Keeping up with blogging has been harder than I thought it would be. I am at a loss of what to post about sometimes. I don't want it to just be about one particular part of my life. I don't want it to just be "hey everything's great" but I don't want to be negative either. I want it to encompass the complete me.
I could write about many things that have been on my mind lately, but today, I'm picking something that is actually an embarrassing story to share. Here's my reasons for picking this topic. I don't want to just note the good things and never share the bad. If my kids someday (I doubt that they will) want to read my blogs to get a glimpse into "mom" I don't want it to just be one sided.
Today, I got a taste in my own life of what I feel the Bible verse "The things I don't want to do, I do" means for me.
First, here is the reference: Romans 7:14 We know that the law is holy. But I am not. I have been sold to be a slave of sin. 15 I don’t understand what I do. I don’t do what I want to do. Instead, I do what I hate to do. 16 I do what I don’t want to do. So I agree that the law is good. 17 As it is, I am no longer the one who does these things. It is sin living in me that does them. 18 I know there is nothing good in my sinful nature. I want to do what is good, but I can’t. 19 I don’t do the good things I want to do. I keep on doing the evil things I don’t want to do. 20 I do what I don’t want to do. But I am not really the one who is doing it. It is sin living in me.
Most of my Bible "reading" I do in the van. I listen to the Bible while I drive. Then I sometimes go back over it when I'm at home or in a private place to think about things that stood out to me, I'll pause or stop to ponder on something specific or to ask God questions about what I'm learning.
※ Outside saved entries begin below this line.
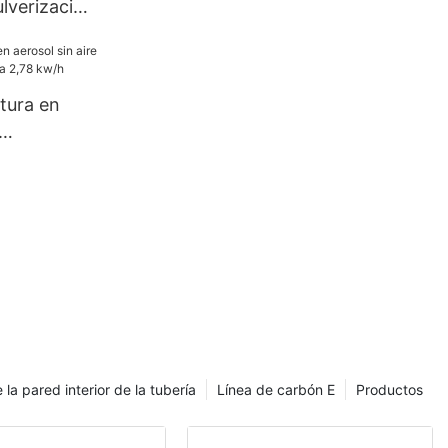
lverización
aire 595
ónica de
la de alta
tura en
 la venta
 la pared interior de la tubería
Línea de carbón E
Productos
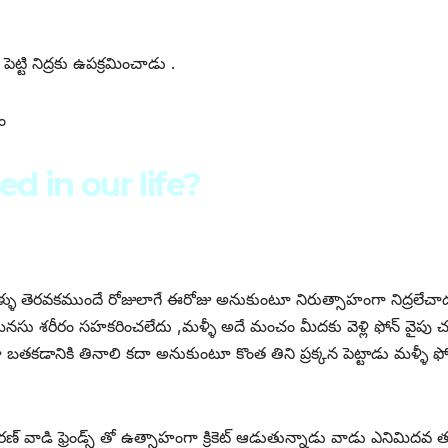
పెట్టి నిద్రకు ఉపక్రమించాడు .
ం
ed in our life?
కళ్ళు తెరవకముందే రోజులాగే ఈరోజు అనుకుంటూ నిరుత్సాహంగా నిద్రలేచాడ
కానీ మనసు శరీరం సహకరించలేదు ,మళ్ళీ అదే మంచం మీదకు వెళ్లి ఫోన్ వైపు చ
తకడానికి తినాలి కదా అనుకుంటూ కొంత తిని ప్రక్కన పెట్టాడు మళ్ళీ ఫో
రణ్ వాడి ఫ్రెండ్స్ తో ఉత్సాహంగా క్రికెట్ ఆడుతున్నాడు వాడు ఎనిమిదవ 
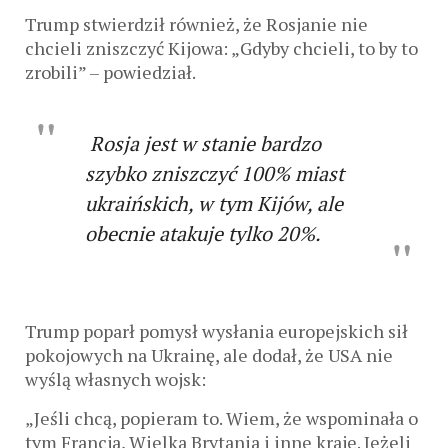
Trump stwierdził również, że Rosjanie nie
chcieli zniszczyć Kijowa: „Gdyby chcieli, to by to
zrobili” – powiedział.
Rosja jest w stanie bardzo
szybko zniszczyć 100% miast
ukraińskich, w tym Kijów, ale
obecnie atakuje tylko 20%.
Trump poparł pomysł wysłania europejskich sił
pokojowych na Ukrainę, ale dodał, że USA nie
wyślą własnych wojsk:
„Jeśli chcą, popieram to. Wiem, że wspominała o
tym Francja, Wielka Brytania i inne kraje. Jeżeli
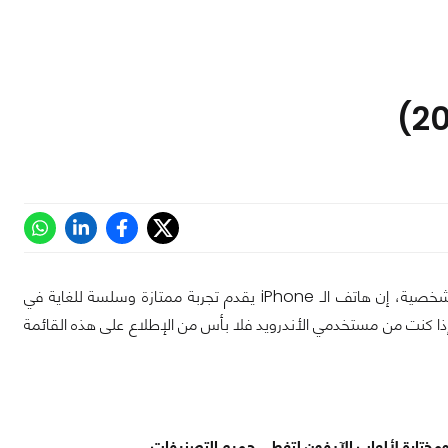
دائماً ما تتميز أجهزة الـ iPhone (الحديثة تحديدًا) بقابليتها الشديدة للألعاب وعن تجربة شخصية، إن هاتف الـ iPhone يقدم تجربة ممتازة وسلسة للغاية في
ى الأيفون الخاص بك، وإذا كنت من مستخدمي الأندرويد فلا بأس من الإطلاع على هذه القائمة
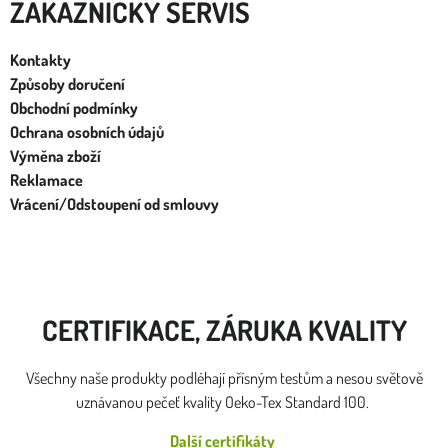
ZÁKAZNÍCKY SERVIS
Kontakty
Způsoby doručení
Obchodní podmínky
Ochrana osobních údajů
Výměna zboží
Reklamace
Vrácení/Odstoupení od smlouvy
CERTIFIKACE, ZÁRUKA KVALITY
Všechny naše produkty podléhají přísným testům a nesou světově
uznávanou pečeť kvality Oeko-Tex Standard 100.
Další certifikáty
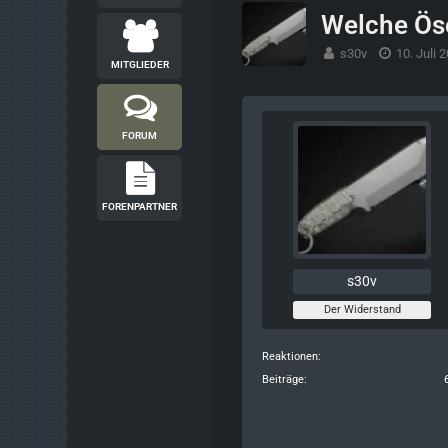
Welche Ös
s30v
10. Juli 
MITGLIEDER
FORUM
FORENPARTNER
s30v
Der Widerstand
Reaktionen
Beiträge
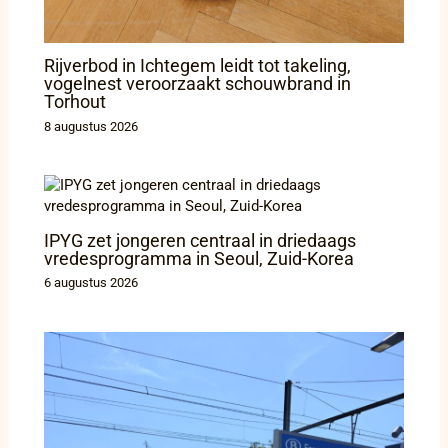
Rijverbod in Ichtegem leidt tot takeling,
vogelnest veroorzaakt schouwbrand in
Torhout
8 augustus 2026
IPYG zet jongeren centraal in driedaags
vredesprogramma in Seoul, Zuid-Korea
6 augustus 2026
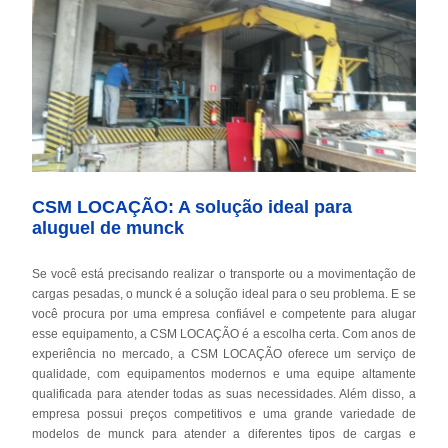
CSM LOCAÇÃO: A solução ideal para
aluguel de munck
Se você está precisando realizar o transporte ou a movimentação de
cargas pesadas, o munck é a solução ideal para o seu problema. E se
você procura por uma empresa confiável e competente para alugar
esse equipamento, a CSM LOCAÇÃO é a escolha certa. Com anos de
experiência no mercado, a CSM LOCAÇÃO oferece um serviço de
qualidade, com equipamentos modernos e uma equipe altamente
qualificada para atender todas as suas necessidades. Além disso, a
empresa possui preços competitivos e uma grande variedade de
modelos de munck para atender a diferentes tipos de cargas e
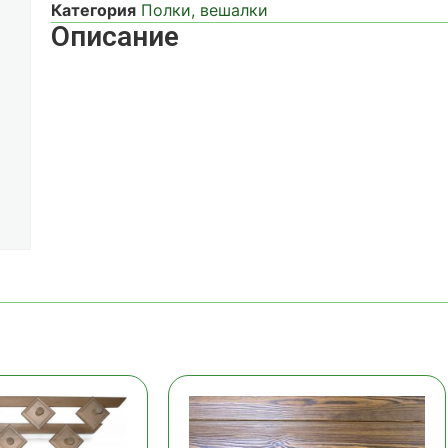
Категория
Полки, вешалки
Описание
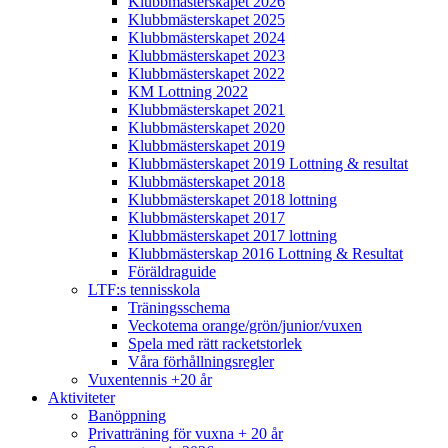
Klubbmästerskapet 2026
Klubbmästerskapet 2025
Klubbmästerskapet 2024
Klubbmästerskapet 2023
Klubbmästerskapet 2022
KM Lottning 2022
Klubbmästerskapet 2021
Klubbmästerskapet 2020
Klubbmästerskapet 2019
Klubbmästerskapet 2019 Lottning & resultat
Klubbmästerskapet 2018
Klubbmästerskapet 2018 lottning
Klubbmästerskapet 2017
Klubbmästerskapet 2017 lottning
Klubbmästerskap 2016 Lottning & Resultat
Föräldraguide
LTF:s tennisskola
Träningsschema
Veckotema orange/grön/junior/vuxen
Spela med rätt racketstorlek
Våra förhållningsregler
Vuxentennis +20 år
Aktiviteter
Banöppning
Privatträning för vuxna + 20 år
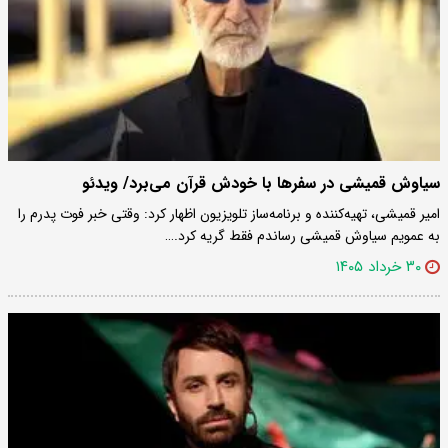
سیاوش قمیشی در سفرها با خودش قرآن می‌برد/ ویدئو
امیر قمیشی، تهیه‌کننده و برنامه‌ساز تلویزیون اظهار کرد: وقتی خبر فوت پدرم را
به عمویم سیاوش قمیشی رساندم فقط گریه کرد.…
۳۰ خرداد ۱۴۰۵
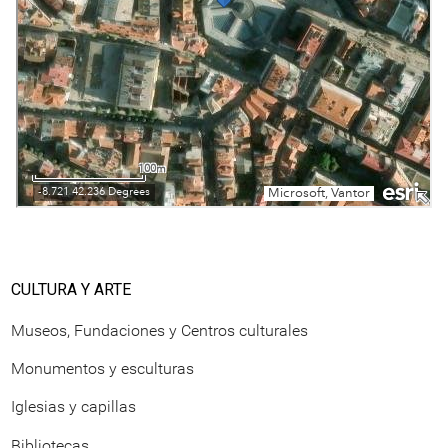
CULTURA Y ARTE
Museos, Fundaciones y Centros culturales
Monumentos y esculturas
Iglesias y capillas
Bibliotecas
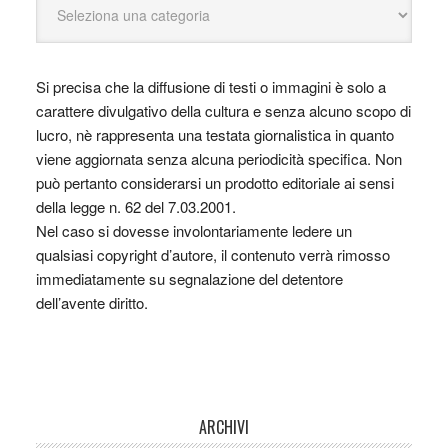
Si precisa che la diffusione di testi o immagini è solo a
carattere divulgativo della cultura e senza alcuno scopo di
lucro, nè rappresenta una testata giornalistica in quanto
viene aggiornata senza alcuna periodicità specifica. Non
può pertanto considerarsi un prodotto editoriale ai sensi
della legge n. 62 del 7.03.2001.
Nel caso si dovesse involontariamente ledere un
qualsiasi copyright d’autore, il contenuto verrà rimosso
immediatamente su segnalazione del detentore
dell’avente diritto.
ARCHIVI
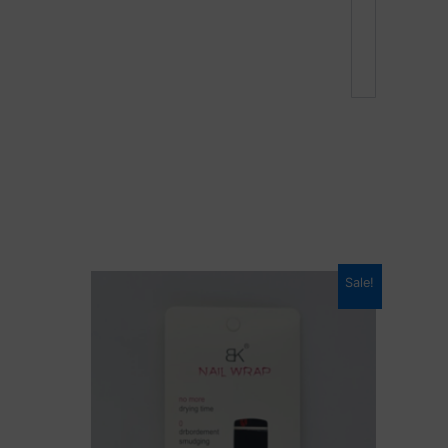
Sale!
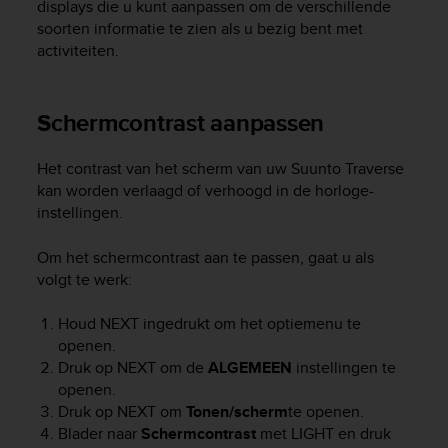
displays die u kunt aanpassen om de verschillende
e
soorten informatie te zien als u bezig bent met
f
activiteiten.
o
r
t
h
Schermcontrast aanpassen
i
s
Het contrast van het scherm van uw
Suunto Traverse
w
kan worden verlaagd of verhoogd in de horloge-
e
instellingen.
b
s
i
Om het schermcontrast aan te passen, gaat u als
t
volgt te werk:
e
i
Houd
NEXT
ingedrukt om het optiemenu te
n
openen.
c
Druk op
NEXT
om de
ALGEMEEN
instellingen te
o
openen.
n
Druk op
NEXT
om
Tonen/scherm
te openen.
f
Blader naar
Schermcontrast
met
LIGHT
en druk
o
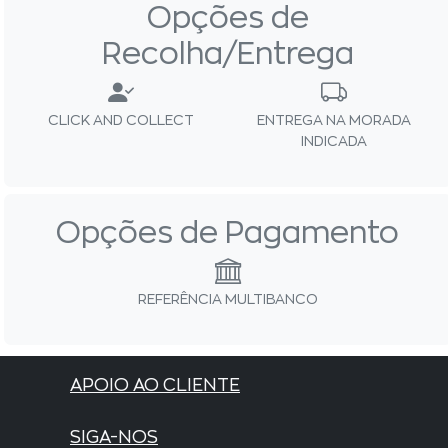
Opções de
Recolha/Entrega
CLICK AND COLLECT
ENTREGA NA MORADA
INDICADA
Opções de Pagamento
REFERÊNCIA MULTIBANCO
APOIO AO CLIENTE
SIGA-NOS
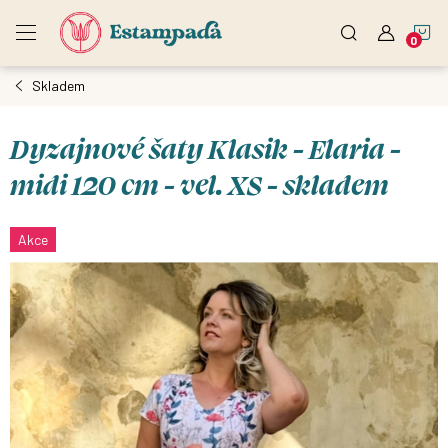
Přejít
N
na
obsah
Skladem
K
Dyzajnové šaty Klasik - Elaria -
midi 120 cm - vel. XS - skladem
Akce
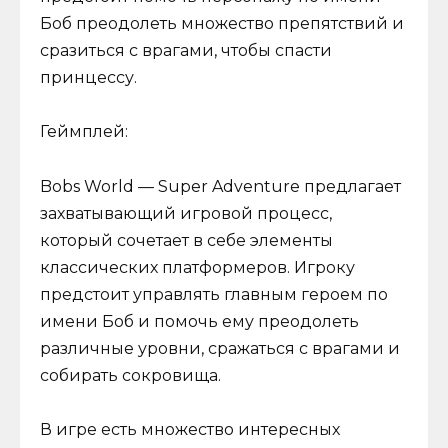
Боб преодолеть множество препятствий и
сразиться с врагами, чтобы спасти
принцессу.
Геймплей:
Bobs World — Super Adventure предлагает
захватывающий игровой процесс,
который сочетает в себе элементы
классических платформеров. Игроку
предстоит управлять главным героем по
имени Боб и помочь ему преодолеть
различные уровни, сражаться с врагами и
собирать сокровища.
В игре есть множество интересных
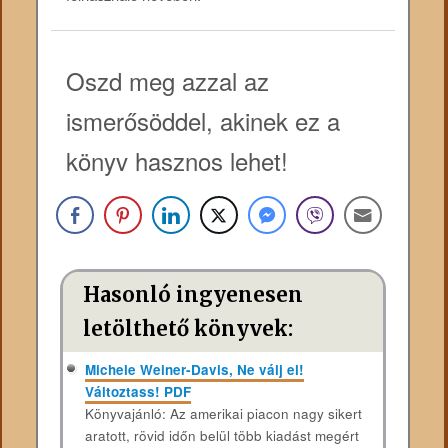
Oszd meg azzal az
ismerősöddel, akinek ez a
könyv hasznos lehet!
Hasonló ingyenesen
letölthető könyvek:
Michele Weiner-Davis, Ne válj el!
Változtass! PDF
Könyvajánló: Az amerikai piacon nagy sikert
aratott, rövid időn belül több kiadást megért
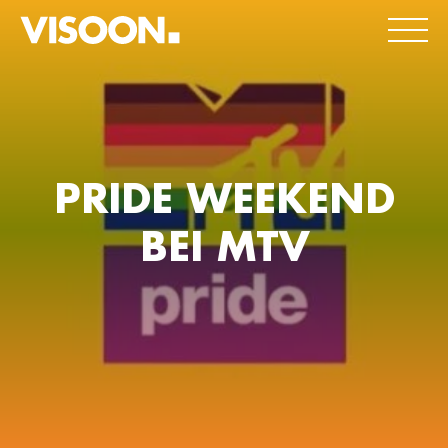
PRIDE WEEKEND
BEI MTV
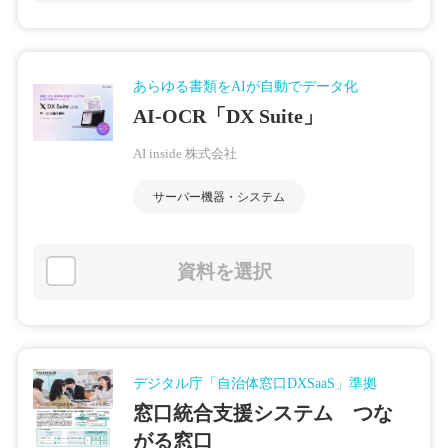
あらゆる書類をAIが自動でデータ化
AI-OCR「DX Suite」
AI inside 株式会社
サーバー機器・システム
資料を選択
デジタル庁「自治体窓口DXSaaS」準拠
窓口統合支援システム つな
がる窓口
So today, while I was driving, I was listening to the Bible. Here's the embarrassing part, I got cut off by someone and I got angry. Even though I was alone, I let myself show and even say somethings that were entirely inappropriate. Which brings me to the writings of Paul above.
I was immediately convicted. I couldn't believe I could get so angry/frustrated so fast and that I allowed myself to act on that anger while I was listening to the Bible. Obviously, the Bible was not the priority at that time, nothing God related was at that moment.
As I sat there and prayed for forgiveness afterwards, I had to also ask God - "Why?" "Why do I do the things I don't want to do?" Why do I have to be quick triggered to frustration or anger? It's not like I like myself at that moment. I certainly am not thinking "good job Tonya, way to go, you go girl". I'm immediately remorseful and yet, I still do it.
I'm not saying that my road rage is at all what Paul experienced. But the concept is the same. "The things I don't want to do, I do."